## [Directions for this task]
Retype the entries exactly, but skip the pictures.

## [Record excerpts]

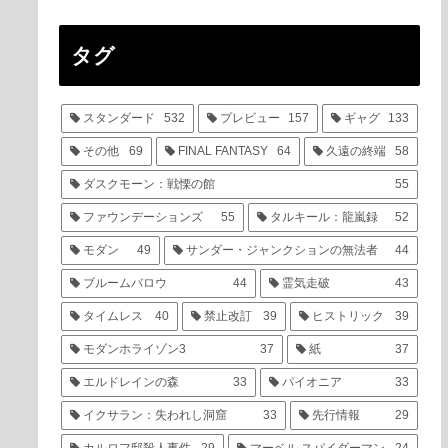
タグ
スタンダード
532
プレビュー
157
ギャグ
133
その他
69
FINAL FANTASY
64
久遠の終端
58
ダスクモーン：戦慄の館
55
ファウンデーションズ
55
タルキール：龍嵐録
52
モダン
49
サンダー・ジャンクションの無法者
44
ブルームバロウ
44
霊気走破
43
タイムレス
40
禁止改訂
39
ヒストリック
39
モダンホライゾン3
37
紙
37
エルドレインの森
33
パイオニア
33
イクサラン：失われし洞窟
33
先行情報
29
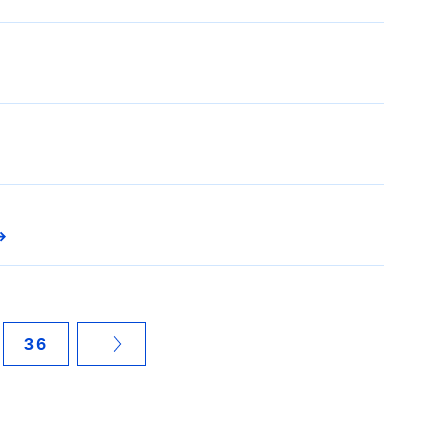
36
NÄCHSTE SEITE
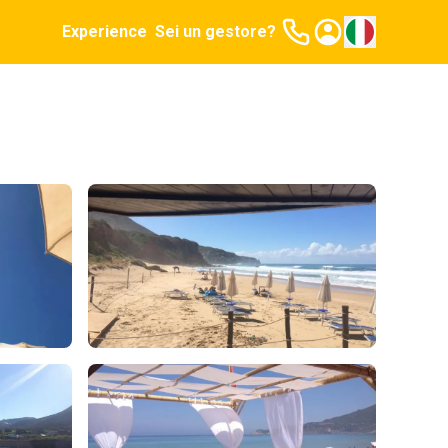
Experience
Sei un gestore?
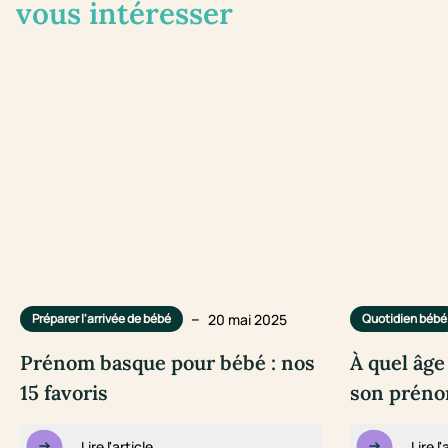
vous intéresser
–
20 mai 2025
Préparer l'arrivée de bébé
Quotidien bébé
Prénom basque pour bébé : nos
À quel âge
15 favoris
son préno
Lire l'article
Lire l'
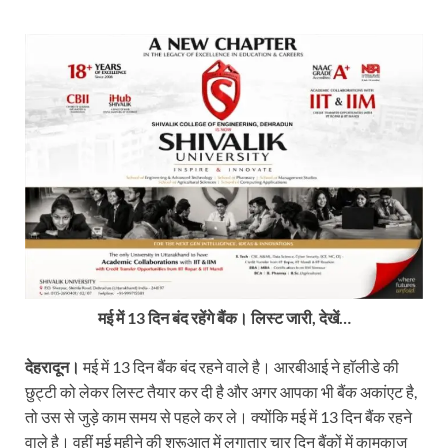
मई में 13 दिन बंद रहेंगे बैंक। लिस्ट जारी, देखें…
देहरादून।
मई में 13 दिन बैंक बंद रहने वाले है। आरबीआई ने हाॅलीडे की
छुट्टी को लेकर लिस्ट तैयार कर दी है और अगर आपका भी बैंक अकांएट है,
तो उस से जुड़े काम समय से पहले कर ले। क्योंकि मई में 13 दिन बैंक रहने
वाले है। वहीं मई महीने की शुरूआत में लगातार चार दिन बैंकों में कामकाज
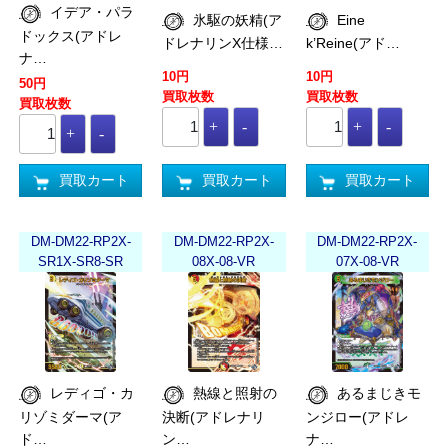
イデア・パラ
氷駆の妖精(ア
Eine
ドックス(アドレ
ドレナリンX仕様…
k’Reine(アド…
ナ…
10円
10円
50円
買取枚数
買取枚数
買取枚数
買取カート
買取カート
買取カート
DM-DM22-RP2X-
DM-DM22-RP2X-
DM-DM22-RP2X-
SR1X-SR8-SR
08X-08-VR
07X-08-VR
レディゴ・カ
熱線と照射の
あるまじきモ
リゾミダーマ(ア
決断(アドレナリ
ンジロー(アドレ
ド…
ン…
ナ…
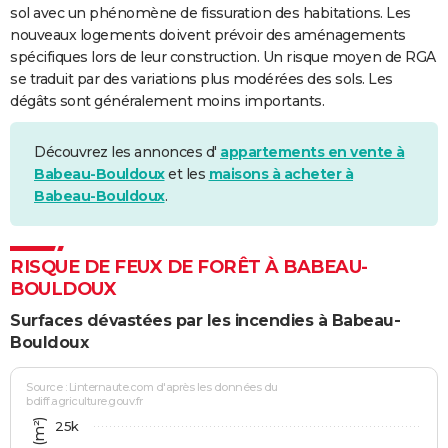
sol avec un phénomène de fissuration des habitations. Les
nouveaux logements doivent prévoir des aménagements
spécifiques lors de leur construction. Un risque moyen de RGA
se traduit par des variations plus modérées des sols. Les
dégâts sont généralement moins importants.
Découvrez les annonces d'
appartements en vente à
Babeau-Bouldoux
et les
maisons à acheter à
Babeau-Bouldoux
.
RISQUE DE FEUX DE FORÊT À BABEAU-
BOULDOUX
Surfaces dévastées par les incendies à Babeau-
Bouldoux
Source : Linternaute.com d'après les données du
bdiff.agriculture.gouv.fr
25k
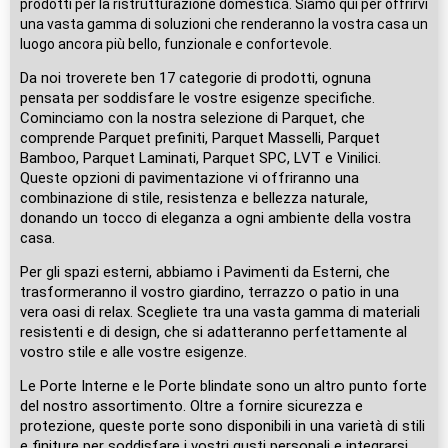
prodotti per la ristrutturazione domestica. Siamo qui per offrirvi
una vasta gamma di soluzioni che renderanno la vostra casa un
luogo ancora più bello, funzionale e confortevole.
Da noi troverete ben 17 categorie di prodotti, ognuna
pensata per soddisfare le vostre esigenze specifiche.
Cominciamo con la nostra selezione di Parquet, che
comprende Parquet prefiniti, Parquet Masselli, Parquet
Bamboo, Parquet Laminati, Parquet SPC, LVT e Vinilici.
Queste opzioni di pavimentazione vi offriranno una
combinazione di stile, resistenza e bellezza naturale,
donando un tocco di eleganza a ogni ambiente della vostra
casa.
Per gli spazi esterni, abbiamo i Pavimenti da Esterni, che
trasformeranno il vostro giardino, terrazzo o patio in una
vera oasi di relax. Scegliete tra una vasta gamma di materiali
resistenti e di design, che si adatteranno perfettamente al
vostro stile e alle vostre esigenze.
Le Porte Interne e le Porte blindate sono un altro punto forte
del nostro assortimento. Oltre a fornire sicurezza e
protezione, queste porte sono disponibili in una varietà di stili
e finiture per soddisfare i vostri gusti personali e integrarsi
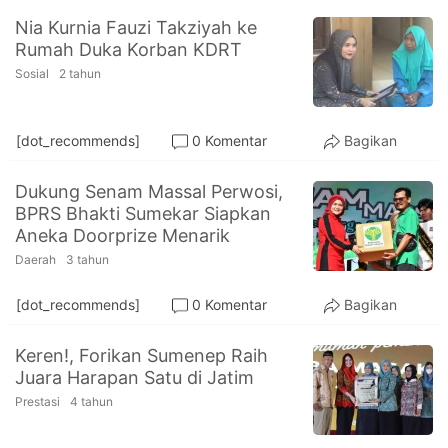
Nia Kurnia Fauzi Takziyah ke
Rumah Duka Korban KDRT
Sosial
2 tahun
[dot_recommends]
0 Komentar
Bagikan
Dukung Senam Massal Perwosi,
BPRS Bhakti Sumekar Siapkan
Aneka Doorprize Menarik
Daerah
3 tahun
[dot_recommends]
0 Komentar
Bagikan
Keren!, Forikan Sumenep Raih
Juara Harapan Satu di Jatim
Prestasi
4 tahun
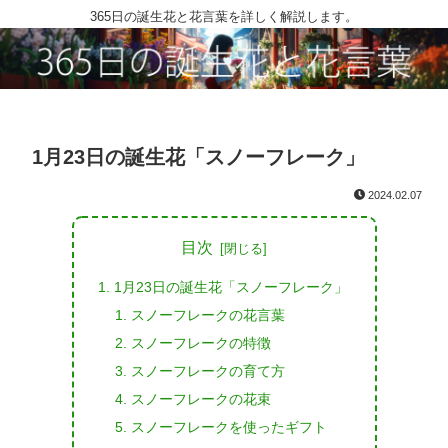
365日の誕生花と花言葉を詳しく解説します。
1月23日の誕生花「スノーフレーク」
2024.02.07
目次
1月23日の誕生花「スノーフレーク」
スノーフレークの花言葉
スノーフレークの特徴
スノーフレークの育て方
スノーフレークの花束
スノーフレークを使ったギフト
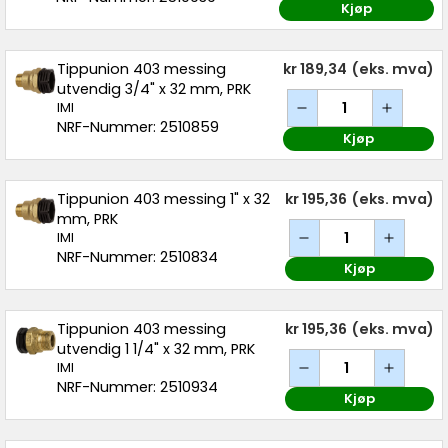
Kjøp
Tippunion 403 messing
kr 189,34
(eks. mva)
utvendig 3/4" x 32 mm, PRK
IMI
NRF-Nummer: 2510859
Kjøp
Tippunion 403 messing 1" x 32
kr 195,36
(eks. mva)
mm, PRK
IMI
NRF-Nummer: 2510834
Kjøp
Tippunion 403 messing
kr 195,36
(eks. mva)
utvendig 1 1/4" x 32 mm, PRK
IMI
NRF-Nummer: 2510934
Kjøp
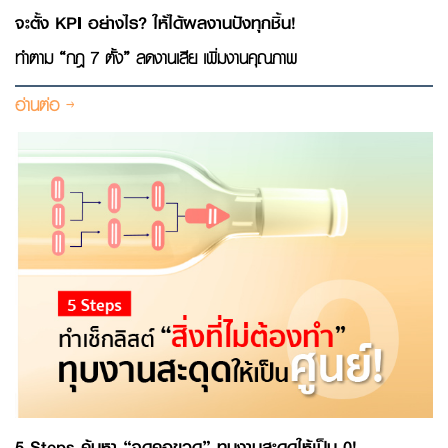
จะตั้ง KPI อย่างไร? ให้ได้ผลงานปังทุกชิ้น!
ทำตาม “กฎ 7 ตั้ง” ลดงานเสีย เพิ่มงานคุณภาพ
อ่านต่อ
5 Steps ค้นหา “จุดคอขวด” ทุบงานสะดุดให้เป็น 0!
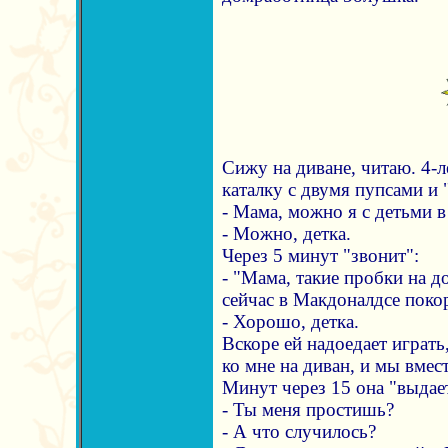
Сижу на диване, читаю. 4-л
каталку с двумя пупсами и
- Мама, можно я с детьми в
- Можно, детка.
Через 5 минут "звонит":
- "Мама, такие пробки на до
сейчас в Макдоналдсе покор
- Хорошо, детка.
Вскоре ей надоедает играть,
ко мне на диван, и мы вмес
Минут через 15 она "выдае
- Ты меня простишь?
- А что случилось?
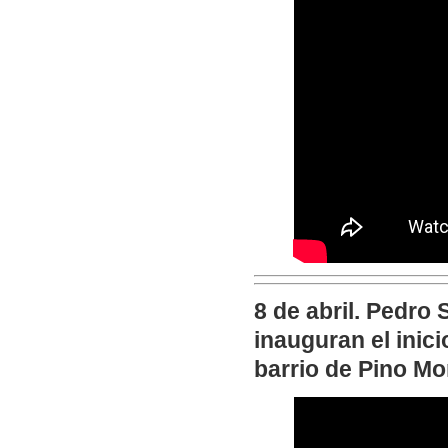
8 de abril. Pedro
inauguran el inici
barrio de Pino Mo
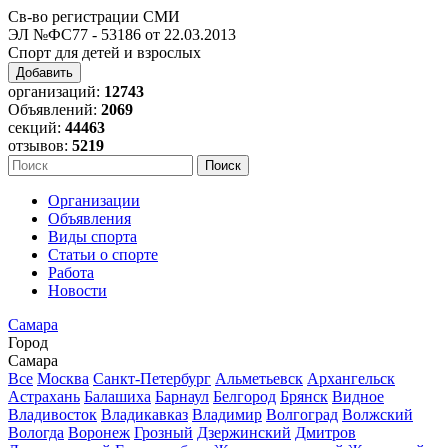
Св-во регистрации СМИ
ЭЛ №ФС77 - 53186 от 22.03.2013
Спорт для детей и взрослых
Добавить
организаций:
12743
Объявлений:
2069
секций:
44463
отзывов:
5219
Организации
Объявления
Виды спорта
Статьи о спорте
Работа
Новости
Самара
Город
Самара
Все
Москва
Санкт-Петербург
Альметьевск
Архангельск
Астрахань
Балашиха
Барнаул
Белгород
Брянск
Видное
Владивосток
Владикавказ
Владимир
Волгоград
Волжский
Вологда
Воронеж
Грозный
Дзержинский
Дмитров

## [Answer to this task]
タグ
スタンダード
532
プレビュー
157
ギャグ
133
その他
69
FINAL FANTASY
64
久遠の終端
58
ダスクモーン：戦慄の館
55
ファウンデーションズ
55
タルキール：龍嵐録
52
モダン
49
サンダー・ジャンクションの無法者
44
ブルームバロウ
44
霊気走破
43
タイムレス
40
禁止改訂
39
ヒストリック
39
モダンホライゾン3
37
紙
37
エルドレインの森
33
パイオニア
33
イクサラン：失われし洞窟
33
先行情報
29
36
NÄCHSTE SEITE
Experience
Sei un gestore?
vous intéresser
–
20 mai 2025
Préparer l'arrivée de bébé
Quotidien bébé
Prénom basque pour bébé : nos
À quel âge
15 favoris
son préno
Lire l'article
Lire l'
मई में 13 दिन बंद रहेंगे बैंक। लिस्ट जारी, देखें…
देहरादून।
मई में 13 दिन बैंक बंद रहने वाले है। आरबीआई ने हाॅलीडे की
छुट्टी को लेकर लिस्ट तैयार कर दी है और अगर आपका भी बैंक अकांएट है,
तो उस से जुड़े काम समय से पहले कर ले। क्योंकि मई में 13 दिन बैंक रहने
वाले है। वहीं मई महीने की शुरूआत में लगातार चार दिन बैंकों में कामकाज
イデア・パラ
氷駆の妖精(ア
Eine
ドックス(アドレ
ドレナリンX仕様…
k’Reine(アド…
ナ…
10円
10円
50円
買取枚数
買取枚数
買取枚数
買取カート
買取カート
買取カート
DM-DM22-RP2X-
DM-DM22-RP2X-
DM-DM22-RP2X-
SR1X-SR8-SR
08X-08-VR
07X-08-VR
レディゴ・カ
熱線と照射の
あるまじきモ
リゾミダーマ(ア
決断(アドレナリ
ンジロー(アドレ
ド…
ン…
ナ…
sol avec un phénomène de fissuration des habitations. Les
nouveaux logements doivent prévoir des aménagements
spécifiques lors de leur construction. Un risque moyen de RGA
se traduit par des variations plus modérées des sols. Les
dégâts sont généralement moins importants.
Découvrez les annonces d'
appartements en vente à
Babeau-Bouldoux
et les
maisons à acheter à
Babeau-Bouldoux
.
RISQUE DE FEUX DE FORÊT À BABEAU-
BOULDOUX
Surfaces dévastées par les incendies à Babeau-
Bouldoux
Source : Linternaute.com d'après les données du
bdiff.agriculture.gouv.fr
25k
prodotti per la ristrutturazione domestica. Siamo qui per offrirvi
una vasta gamma di soluzioni che renderanno la vostra casa un
luogo ancora più bello, funzionale e confortevole.
Da noi troverete ben 17 categorie di prodotti, ognuna
pensata per soddisfare le vostre esigenze specifiche.
Cominciamo con la nostra selezione di Parquet, che
comprende Parquet prefiniti, Parquet Masselli, Parquet
Bamboo, Parquet Laminati, Parquet SPC, LVT e Vinilici.
Queste opzioni di pavimentazione vi offriranno una
combinazione di stile, resistenza e bellezza naturale,
donando un tocco di eleganza a ogni ambiente della vostra
casa.
Per gli spazi esterni, abbiamo i Pavimenti da Esterni, che
trasformeranno il vostro giardino, terrazzo o patio in una
vera oasi di relax. Scegliete tra una vasta gamma di materiali
resistenti e di design, che si adatteranno perfettamente al
vostro stile e alle vostre esigenze.
Le Porte Interne e le Porte blindate sono un altro punto forte
del nostro assortimento. Oltre a fornire sicurezza e
protezione, queste porte sono disponibili in una varietà di stili
e finiture per soddisfare i vostri gusti personali e integrarsi
Nia Kurnia Fauzi Takziyah ke
Rumah Duka Korban KDRT
Sosial
2 tahun
[dot_recommends]
0 Komentar
Bagikan
Dukung Senam Massal Perwosi,
BPRS Bhakti Sumekar Siapkan
Aneka Doorprize Menarik
Daerah
3 tahun
[dot_recommends]
0 Komentar
Bagikan
Keren!, Forikan Sumenep Raih
Juara Harapan Satu di Jatim
Prestasi
4 tahun
365日の誕生花と花言葉を詳しく解説します。
1月23日の誕生花「スノーフレーク」
2024.02.07
目次
1月23日の誕生花「スノーフレーク」
スノーフレークの花言葉
スノーフレークの特徴
スノーフレークの育て方
スノーフレークの花束
スノーフレークを使ったギフト
Kjøp
Tippunion 403 messing
kr 189,34
(eks. mva)
utvendig 3/4" x 32 mm, PRK
IMI
NRF-Nummer: 2510859
Kjøp
Tippunion 403 messing 1" x 32
kr 195,36
(eks. mva)
mm, PRK
IMI
NRF-Nummer: 2510834
Kjøp
Tippunion 403 messing
kr 195,36
(eks. mva)
utvendig 1 1/4" x 32 mm, PRK
IMI
NRF-Nummer: 2510934
Kjøp
จะตั้ง KPI อย่างไร? ให้ได้ผลงานปังทุกชิ้น!
ทำตาม “กฎ 7 ตั้ง” ลดงานเสีย เพิ่มงานคุณภาพ
อ่านต่อ
5 Steps ค้นหา “จุดคอขวด” ทุบงานสะดุดให้เป็น 0!
Сижу на диване, читаю. 4-л
каталку с двумя пупсами и
- Мама, можно я с детьми в
- Можно, детка.
Через 5 минут "звонит":
- "Мама, такие пробки на до
сейчас в Макдоналдсе покор
- Хорошо, детка.
Вскоре ей надоедает играть,
ко мне на диван, и мы вмес
Минут через 15 она "выдае
- Ты меня простишь?
- А что случилось?
8 de abril. Pedro
inauguran el inici
barrio de Pino Mo
Св-во регистрации СМИ
ЭЛ №ФС77 - 53186 от 22.03.2013
Спорт для детей и взрослых
Добавить
организаций:
12743
Объявлений:
2069
секций:
44463
отзывов:
5219
Организации
Объявления
Виды спорта
Статьи о спорте
Работа
Новости
Самара
Город
Самара
Все
Москва
Санкт-Петербург
Альметьевск
Архангельск
Астрахань
Балашиха
Барнаул
Белгород
Брянск
Видное
Владивосток
Владикавказ
Владимир
Волгоград
Волжский
Вологда
Воронеж
Грозный
Дзержинский
Дмитров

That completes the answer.